Thomas clearly wrote “Brown II” and was clearly not condemning desegregation. Of course, Nelson wasn’t going to call Mitchell out on her disinformation. Instead, she also claimed Thomas was talking about Brown I and accused Thomas of being the one spreading fake news, “Well, we know Justice Thomas took the seat, but he did not fill it and what he did in disseminating disinformation about a landmark decision whose commemoration we just honored this past Friday, 70 years since Brown we see a Supreme Court justice who benefitted from Brown, as did every American, castigating that case, misconstruing it and suggesting that it stands for something that it does not.”

Andrea Mitchell has been forced to issue multiple corrections for spreading fake news. It is time she does so again.

Here is a transcript for the May 24 show:

MSNBC Andrea Mitchell Reports

5/24/2024

12:49 PM ET

ANDREA MITCHELL: And also, Janai, something that really was striking to me is Justice Clarence Thomas in his concurring opinion with the majority, he also went after Brown v. Board of Education, saying quote “such extravagant uses of judicial power are at odds with the history and tradition of the equity power and the Framers’ design.”

Now, Clarence Thomas took the seat of Thurgood Marshall, who argued Brown v.
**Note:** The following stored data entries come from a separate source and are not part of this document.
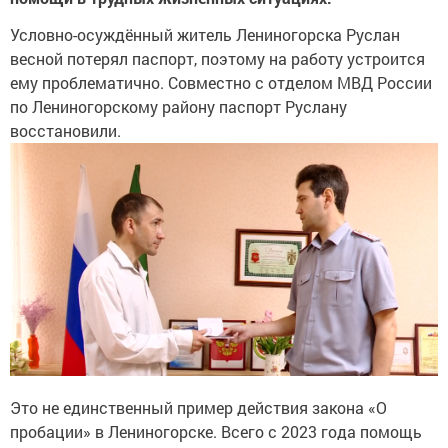
Условно-осуждённый житель Лениногорска Руслан
весной потерял паспорт, поэтому на работу устроится
ему проблематично. Совместно с отделом МВД России
по Лениногорскому району паспорт Руслану
восстановили.
Это не единственный пример действия закона «О
пробации» в Лениногорске. Всего с 2023 года помощь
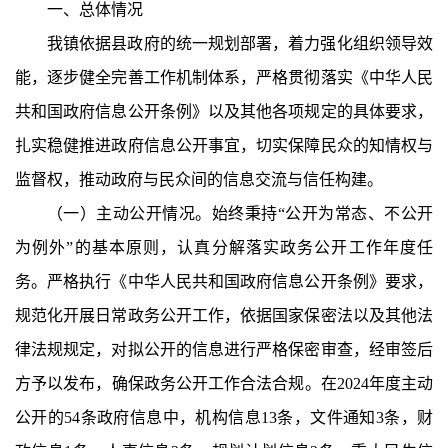
一、总体情况
我镇依据县政府的统一规划部署，着力强化组织领导效
能，逐步健全完善工作机制体系，严格贯彻落实《中华人民
共和国政府信息公开条例》以及其他各项规定的具体要求，
扎实稳健推进政府信息公开事宜，切实保障民众的知情权与
监督权，推动政府与民众间的信息交流与信任构建。
（一）
主动公开
情况
。
始终秉持“公开为常态、不公开
为例外”的基本原则，认真分解落实政务公开工作年度任
务。严格执行《中华人民共和国政府信息公开条例》要求，
规范化开展日常政务公开工作，依据国家保密法以及其他法
律法规规定，对拟公开的信息进行严格保密审查，经审签后
方予以发布，确保政务公开工作合法合规。
在
202
4
年度主动
公开的
54
条政府信息中，机构信息
13
条，文件通知
3
条，财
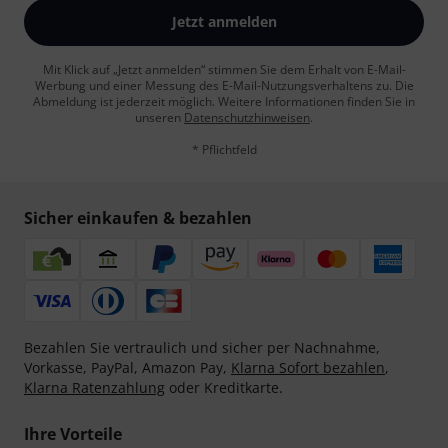
Jetzt anmelden
Mit Klick auf „Jetzt anmelden“ stimmen Sie dem Erhalt von E-Mail-
Werbung und einer Messung des E-Mail-Nutzungsverhaltens zu. Die
Abmeldung ist jederzeit möglich. Weitere Informationen finden Sie in
unseren
Datenschutzhinweisen
.
* Pflichtfeld
Sicher einkaufen & bezahlen
Bezahlen Sie vertraulich und sicher per Nachnahme,
Vorkasse, PayPal, Amazon Pay,
Klarna Sofort bezahlen
,
Klarna Ratenzahlung
oder Kreditkarte.
Ihre Vorteile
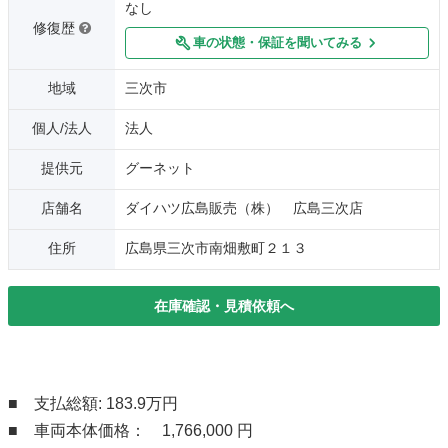
なし
修復歴
車の状態・保証を聞いてみる
地域
三次市
個人/法人
法人
提供元
グーネット
店舗名
ダイハツ広島販売（株） 広島三次店
住所
広島県三次市南畑敷町２１３
在庫確認・見積依頼へ
■ 支払総額: 183.9万円
■ 車両本体価格： 1,766,000 円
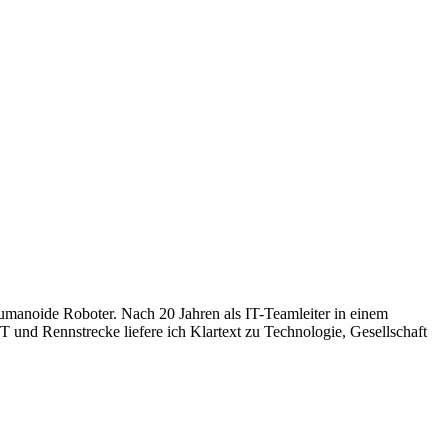
humanoide Roboter. Nach 20 Jahren als IT-Teamleiter in einem
 und Rennstrecke liefere ich Klartext zu Technologie, Gesellschaft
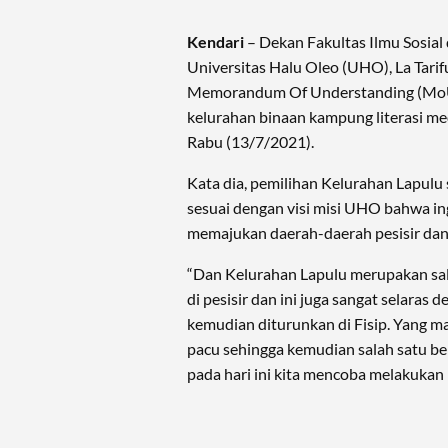
Kendari
– Dekan Fakultas Ilmu Sosial
Universitas Halu Oleo (UHO), La Tar
Memorandum Of Understanding (MoU)
kelurahan binaan kampung literasi me
Rabu (13/7/2021).
Kata dia, pemilihan Kelurahan Lapulu
sesuai dengan visi misi UHO bahwa 
memajukan daerah-daerah pesisir dan 
“Dan Kelurahan Lapulu merupakan sal
di pesisir dan ini juga sangat selaras 
kemudian diturunkan di Fisip. Yang man
pacu sehingga kemudian salah satu be
pada hari ini kita mencoba melakukan 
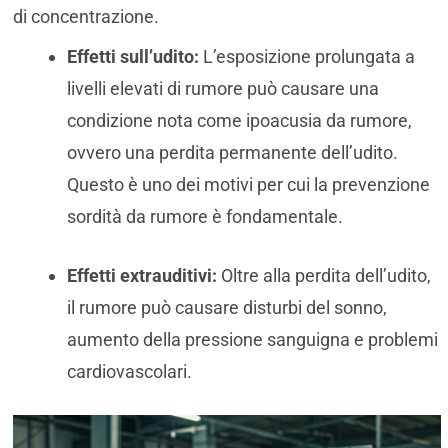
di concentrazione.
Effetti sull’udito:
L’esposizione prolungata a
livelli elevati di rumore può causare una
condizione nota come ipoacusia da rumore,
ovvero una perdita permanente dell’udito.
Questo è uno dei motivi per cui la prevenzione
sordità da rumore è fondamentale.
Effetti extrauditivi:
Oltre alla perdita dell’udito,
il rumore può causare disturbi del sonno,
aumento della pressione sanguigna e problemi
cardiovascolari.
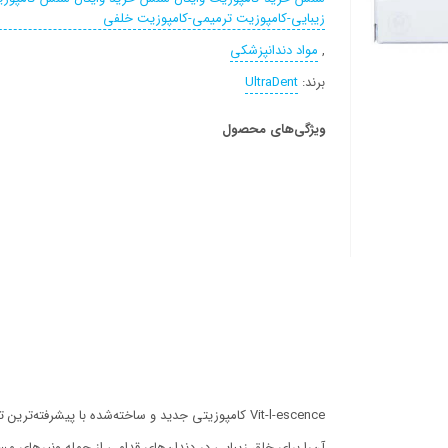
زیبایی-کامپوزیت ترمیمی-کامپوزیت خلفی
,
مواد دندانپزشکی
برند:
UltraDent
ویژگی‌های محصول
Vit-l-escence كامپوزيتي جديد و ساخته‌شده با پيشرفته
آن‌را براي خلق زيبايي در دندان‌هاي قدامي از جمله ونيرهاي مس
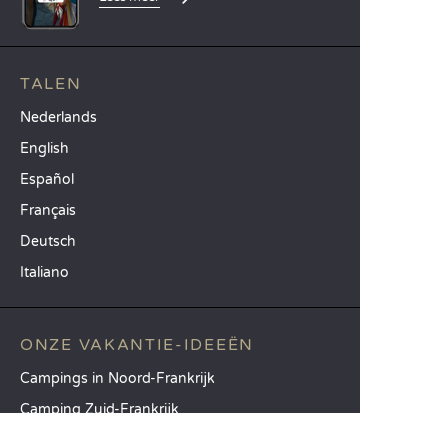
TALEN
Nederlands
English
Español
Français
Deutsch
Italiano
ONZE VAKANTIE-IDEEËN
Campings in Noord-Frankrijk
Camping Zuid-Frankrijk
Camping met Zwembad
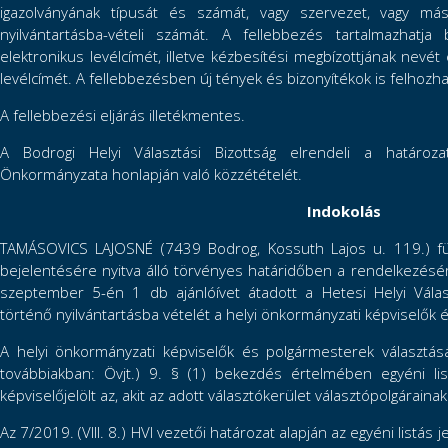
igazolványának típusát és számát, vagy szervezet, vagy má
nyilvántartásba-vételi számát. A fellebbezés tartalmazhatja
elektronikus levélcímét, illetve kézbesítési megbízottjának nevét
levélcímét. A fellebbezésben új tények és bizonyítékok is felhozha
A fellebbezési eljárás illetékmentes.
A Bodrogi Helyi Választási Bizottság elrendeli a határoz
Önkormányzata honlapján való közzétételét.
Indokolás
TAMÁSOVICS LAJOSNÉ (7439 Bodrog, Kossuth Lajos u. 119.) függe
bejelentésére nyitva álló törvényes határidőben a rendelkezésér
szeptember 5-én 1 db ajánlóívet átadott a Hetesi Helyi Válasz
történő nyilvántartásba vételét a helyi önkormányzati képviselők
A helyi önkormányzati képviselők és polgármesterek választásá
továbbiakban: Övjt.) 9. § (1) bekezdés értelmében egyéni listá
képviselőjelölt az, akit az adott választókerület választópolgárainak
Az 7/2019. (VIII. 8.) HVI vezetői határozat alapján az egyéni listás 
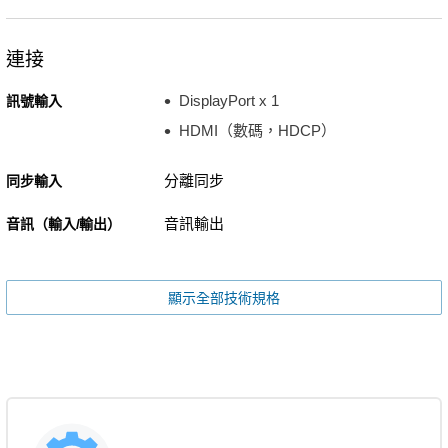
連接
DisplayPort x 1
訊號輸入
HDMI（數碼，HDCP）
分離同步
同步輸入
音訊輸出
音訊（輸入/輸出）
顯示全部技術規格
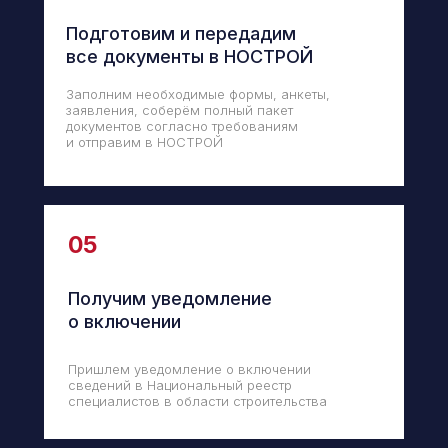
Подготовим и передадим
все документы в НОСТРОЙ
Заполним необходимые формы, анкеты,
заявления, соберём полный пакет
документов согласно требованиям
и отправим в НОСТРОЙ
05
Получим уведомление
о включении
Пришлем уведомление о включении
сведений в Национальный реестр
специалистов в области строительства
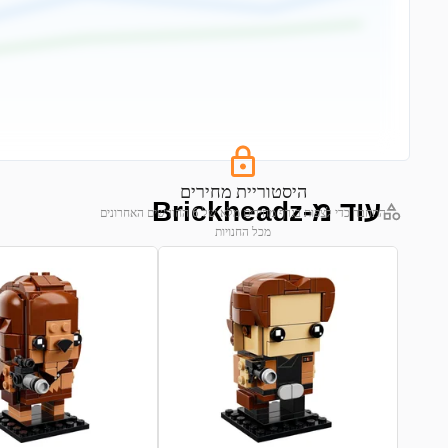
היסטוריית מחירים
עוד מ-Brickheadz
התחבר כדי לצפות בגרף מחירים מלא של 6 החודשים האחרונים
מכל החנויות
התחבר לצפייה בגרף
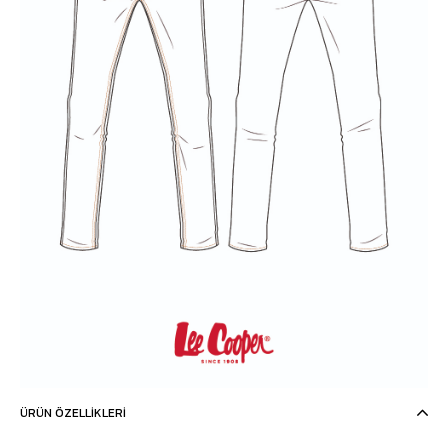
ÜRÜN ÖZELLIKLERI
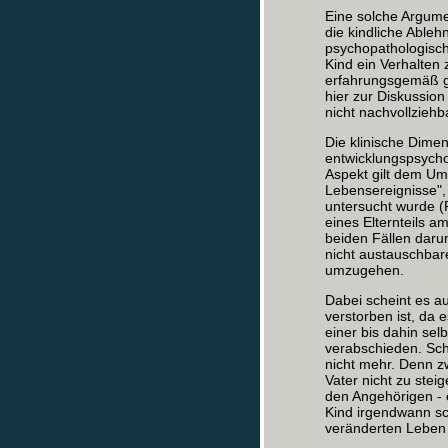
Eine solche Argumen
die kindliche Ableh
psychopathologisc
Kind ein Verhalten 
erfahrungsgemäß geg
hier zur Diskussion 
nicht nachvollziehb
Die klinische Dimen
entwicklungspsycho
Aspekt gilt dem Um
Lebensereignisse",
untersucht wurde (
eines Elternteils a
beiden Fällen darum
nicht austauschbar
umzugehen.
Dabei scheint es au
verstorben ist, da e
einer bis dahin sel
verabschieden. Scho
nicht mehr. Denn z
Vater nicht zu stei
den Angehörigen - 
Kind irgendwann sc
veränderten Leben 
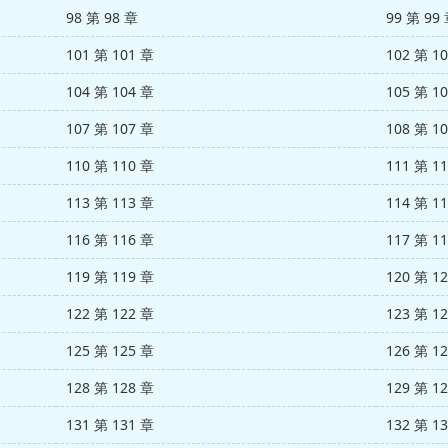
98 第 98 章
99 第 99
101 第 101 章
102 第 1
104 第 104 章
105 第 1
107 第 107 章
108 第 1
110 第 110 章
111 第 1
113 第 113 章
114 第 1
116 第 116 章
117 第 1
119 第 119 章
120 第 1
122 第 122 章
123 第 1
125 第 125 章
126 第 1
128 第 128 章
129 第 1
131 第 131 章
132 第 1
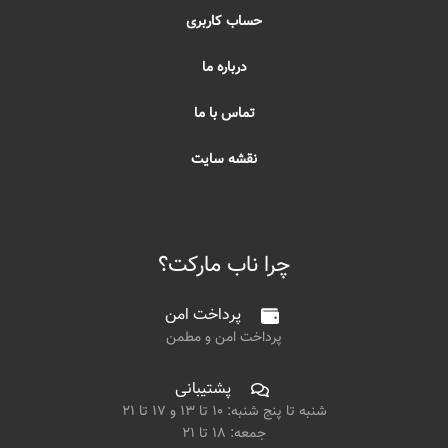
حساب کاربری
درباره ما
تماس با ما
نقشه سایت
چرا ناب مارکت؟
پرداخت امن
پرداخت امن و مطمن
پشتیبانی
شنبه تا پنج شنبه: ۱۰ تا ۱۳ و ۱۷ تا ۲۱
جمعه: ۱۸ تا ۲۱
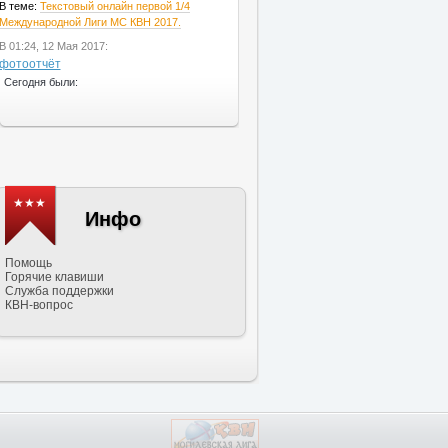
В теме:
Текстовый онлайн первой 1/4
Международной Лиги МС КВН 2017.
В 01:24, 12 Мая 2017:
фотоотчёт
Сегодня были:
★★★
Инфо
Помощь
Горячие клавиши
Служба поддержки
КВН-вопрос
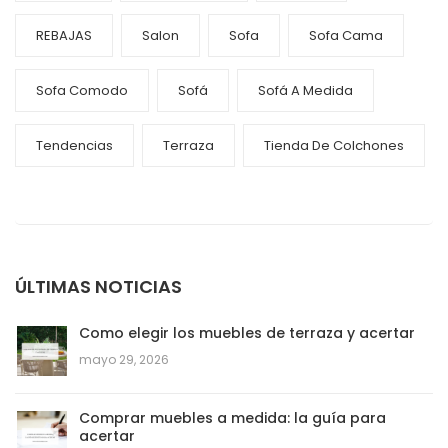
REBAJAS
Salon
Sofa
Sofa Cama
Sofa Comodo
Sofá
Sofá A Medida
Tendencias
Terraza
Tienda De Colchones
ÚLTIMAS NOTICIAS
Como elegir los muebles de terraza y acertar
mayo 29, 2026
Comprar muebles a medida: la guía para
acertar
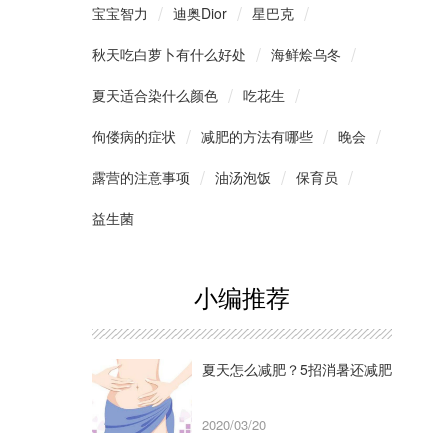
宝宝智力
迪奥Dior
星巴克
秋天吃白萝卜有什么好处
海鲜烩乌冬
夏天适合染什么颜色
吃花生
佝偻病的症状
减肥的方法有哪些
晚会
露营的注意事项
油汤泡饭
保育员
益生菌
小编推荐
夏天怎么减肥？5招消暑还减肥
2020/03/20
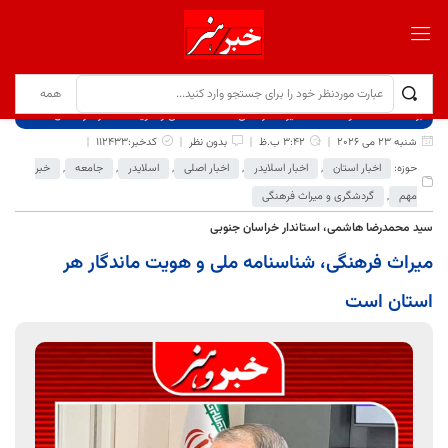
برگ نخست
نوشته‌ها
میراث فرهنگی، شناسنامه ملی و هویت ماندگار هر استان است
شنبه 23 می 2026
3:42 ب.ظ
بدون نظر
کدخبر:112433
حوزه:
اخبار استان
,
اخبار اسلایدر
,
اخبار اصلی
,
اسلایدر
,
جامعه
,
خبر
مهم
,
گردشگری و میراث فرهنگی
سید محمدرضا هاشمی، استاندار خراسان جنوبی
میراث فرهنگی، شناسنامه ملی و هویت ماندگار هر
استان است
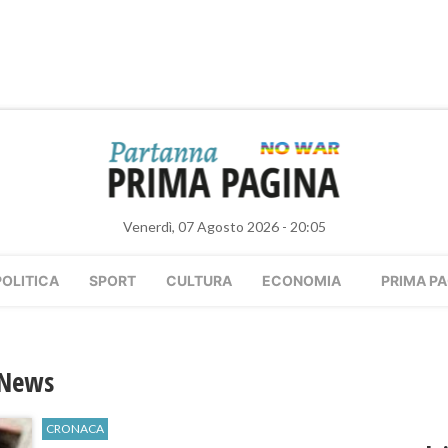
Venerdì, 07 Agosto 2026 - 20:05
POLITICA
SPORT
CULTURA
ECONOMIA
PRIMA PA
 News
CRONACA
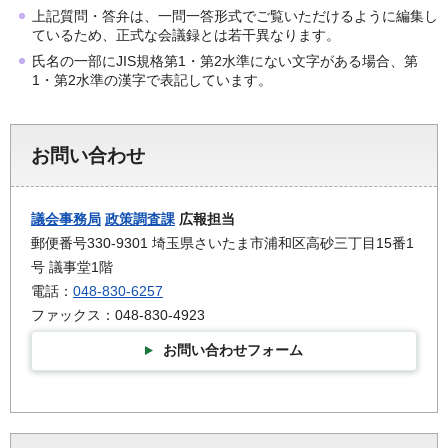
上記質問・答弁は、一問一答形式でご覧いただけるように編集し
ているため、正式な会議録とは若干異なります。
氏名の一部にJIS規格第1・第2水準にない文字がある場合、第
1・第2水準の漢字で表記しています。
お問い合わせ
議会事務局
政策調査課
広報担当
郵便番号330-9301 埼玉県さいたま市浦和区高砂三丁目15番1
号 議事堂1階
電話：
048-830-6257
ファックス：048-830-4923
お問い合わせフォーム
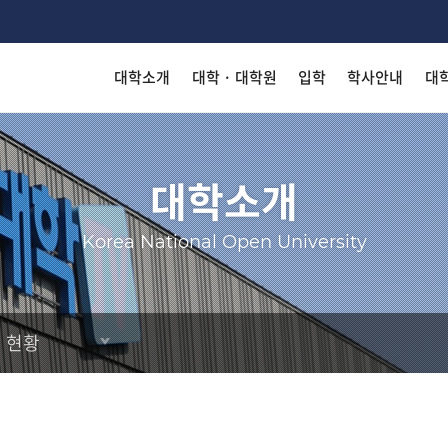
대학소개
대학 · 대학원
입학
학사안내
대
착한 등
착한 등
착한 등
착한 등
착한 등
착한 등
Search
대학소개
Korea National Open University
자 공개
KN
KN
KN
KN
KN
KN
 현황
출판
출판
출판
출판
출판
출판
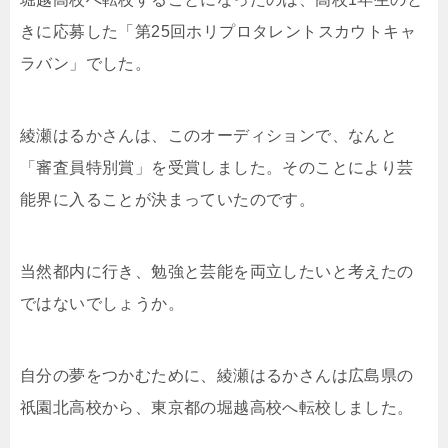
きに応募した「第25回ホリプロタレントスカウトキャ
ラバン」でした。
綾瀬はるかさんは、このオーディションで、なんと
「審査員特別賞」を受賞しました。そのことにより芸
能界に入ることが決まっていたのです。
当然都内に行き、勉強と芸能を両立したいと考えたの
ではないでしょうか。
自分の夢をつかむために、綾瀬はるかさんは広島県の
祇園北高校から、東京都の堀越高校へ転校しました。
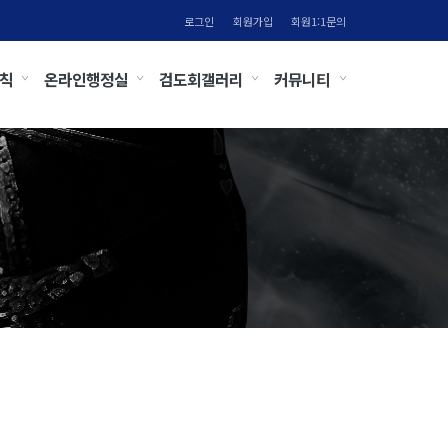
로그인
회원가입
회원1:1문의
칙
온라인행정실
검도회갤러리
커뮤니티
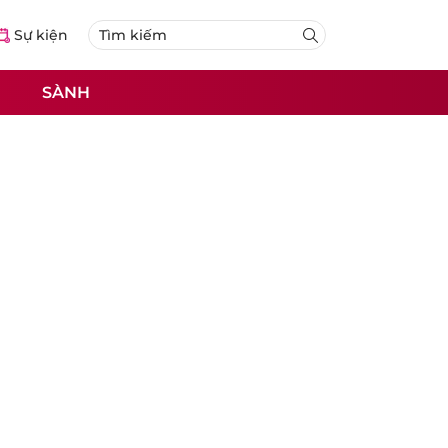
Sự kiện
SÀNH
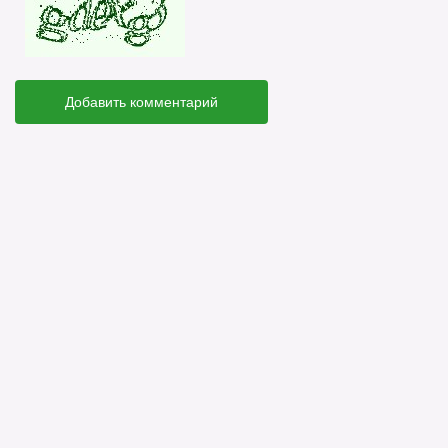
Добавить комментарий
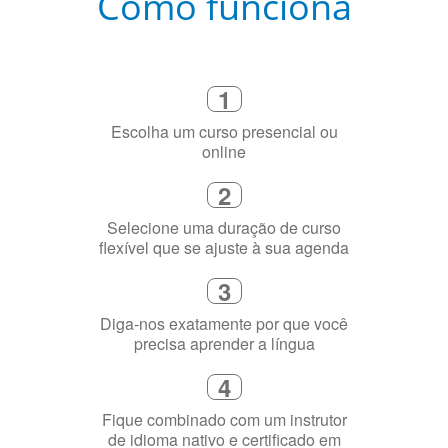
2
Selecione uma duração de curso
flexível que se ajuste à sua agenda
3
Diga-nos exatamente por que você
precisa aprender a língua
4
Fique combinado com um instrutor
de idioma nativo e certificado em
sua cidade (ou online)
5
Torne-se fluente no idioma
escolhido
Board for the Legal Defense Fund. This landmark case that changed America forever. So, I’m just-- I can't get over that. Tell me what your reaction is.

JANAI NELSON: Well, we know Justice Thomas took the seat, but he did not fill it and what he did in disseminating disinformation about a landmark decision whose commemoration we just honored this past Friday, 70 years since Brown we see a Supreme Court justice who benefitted from Brown, as did every American, castigating that case, misconstruing it and suggesting that it stands for something that it does not.

Brown requires that we provide equal access to our democracy through education, and it's anchored in the idea of citizenship. Brown said that one of the most important functions of local and state government is to provide an education for purposes of citizenship, and citizenship could not be more clearly exercised than through the voting process, and what the Supreme Court has done in Alexander v. South Carolina is completely distort that process, manipulate it, and allow partisan actors to completely capture that process in a way that directly harms black voters. It’s an invitation to exploit black voters for partisan gain.